Antrag des Bundesrates
Le Conseil fédéral propose de rejeter la motion.
Stellungnahme des Bundesrates
La motion vise à réduire la marge de manoeuvre des services chargés des acquisitions lors de l'adjudication des marchés publics en matière de transport : le respect de la norme d'émission Euro 5 ne doit plus être exigé.
Le Conseil fédéral est conscient du fait que les autorités ne respectent pas toutes les mêmes critères concernant les normes d'émission européennes et reconnaît en principe les problèmes soulevés par l'auteur de la motion.

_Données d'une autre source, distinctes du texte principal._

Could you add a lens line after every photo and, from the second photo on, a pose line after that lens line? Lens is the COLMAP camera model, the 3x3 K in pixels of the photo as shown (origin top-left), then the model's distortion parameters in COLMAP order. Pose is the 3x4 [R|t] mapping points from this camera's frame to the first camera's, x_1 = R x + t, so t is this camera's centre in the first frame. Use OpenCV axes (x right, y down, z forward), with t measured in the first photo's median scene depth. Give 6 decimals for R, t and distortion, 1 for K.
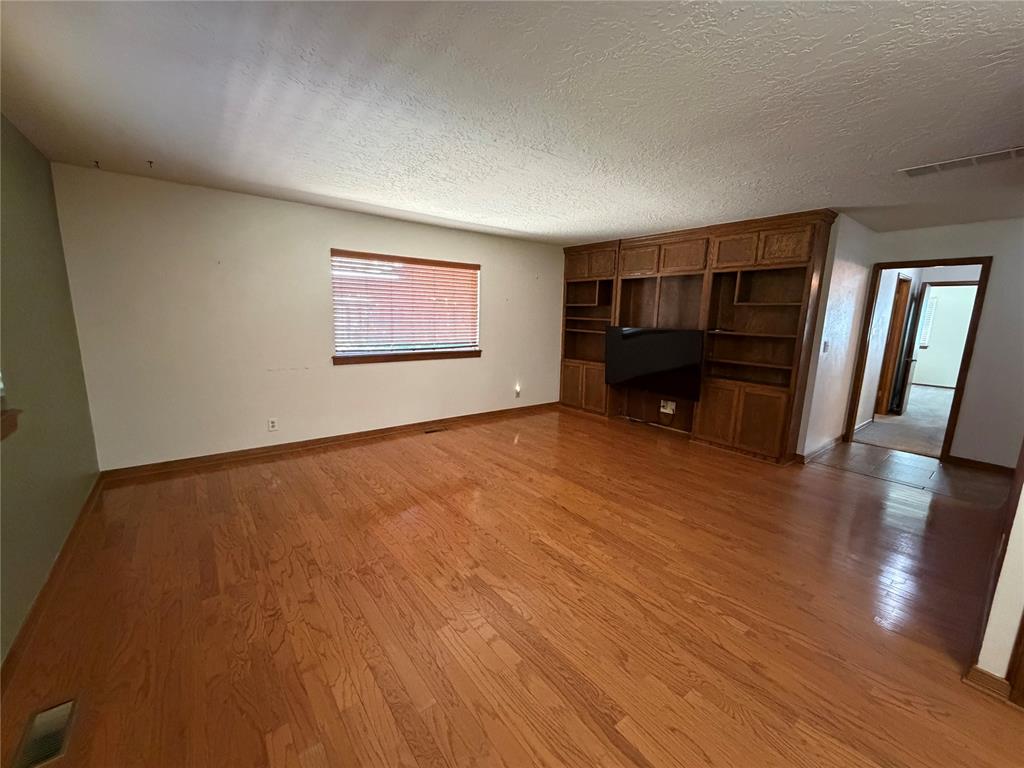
lens RADIAL K [[408.9, 0, 512.3], [0, 408.9, 383.4], [0, 0, 1]] dist [-0.000950, -0.000208]
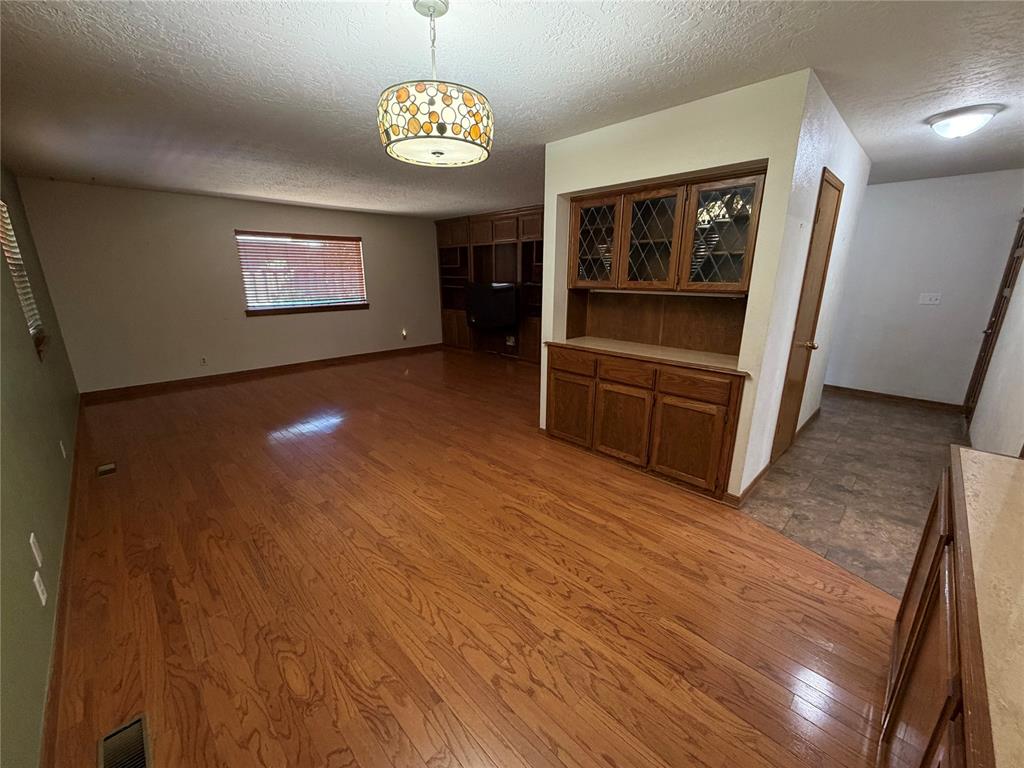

Dans le cadre de sa stratégie constante pour les années 2008-2009, le Conseil fédéral a déterminé que la Confédération devait montrer l'exemple dans sa politique de consommateur en voulant acquérir pour elle-même des produits et en réalisant des ouvrages conformes aux critères d'économie, de protection de l'environnement, de promotion de la santé et, en ce qui concerne la production, de responsabilité sur le plan social. L'Union européenne poursuit la même politique conformément à sa nouvelle directive pour la promotion des véhicules routiers non polluants et efficients sur le plan énergétique (directive 2009/33/CE du 23 avril 2009).
Le Conseil fédéral est donc d'avis que les services chargés des acquisitions peuvent présenter des exigences en matière d'environnement qui excèdent les standard minimaux légaux. Une limitation de la marge d'appréciation lors de l'adjudication de marchés dans le domaine des transports, comme le souhaite la motion, ne peut cependant pas se justifier en invoquant le risque de discriminations.
Le fondement constitutionnel d'une réglementation fédérale englobant les cantons et les communes fait défaut. L'art. 95, al. 2, de la Constitution fédérale, ayant trait à la compétence de la Confédération sur le marché intérieur, ne contient aucune habilitation pour une uniformisation nationale du droit en matière d'acquisition. Une proposition en ce sens sur un plan limité a été rejetée récemment par les cantons en procédure de consultation (voir http :/www.bbl.admin.ch/bkb/).
Le Conseil fédéral respecte cette autonomie cantonale et lui attache une grande importance, raison pour laquelle il ne désire pas entrer dans les vues de l'auteur de la motion.
Le Conseil fédéral propose de rejeter la motion.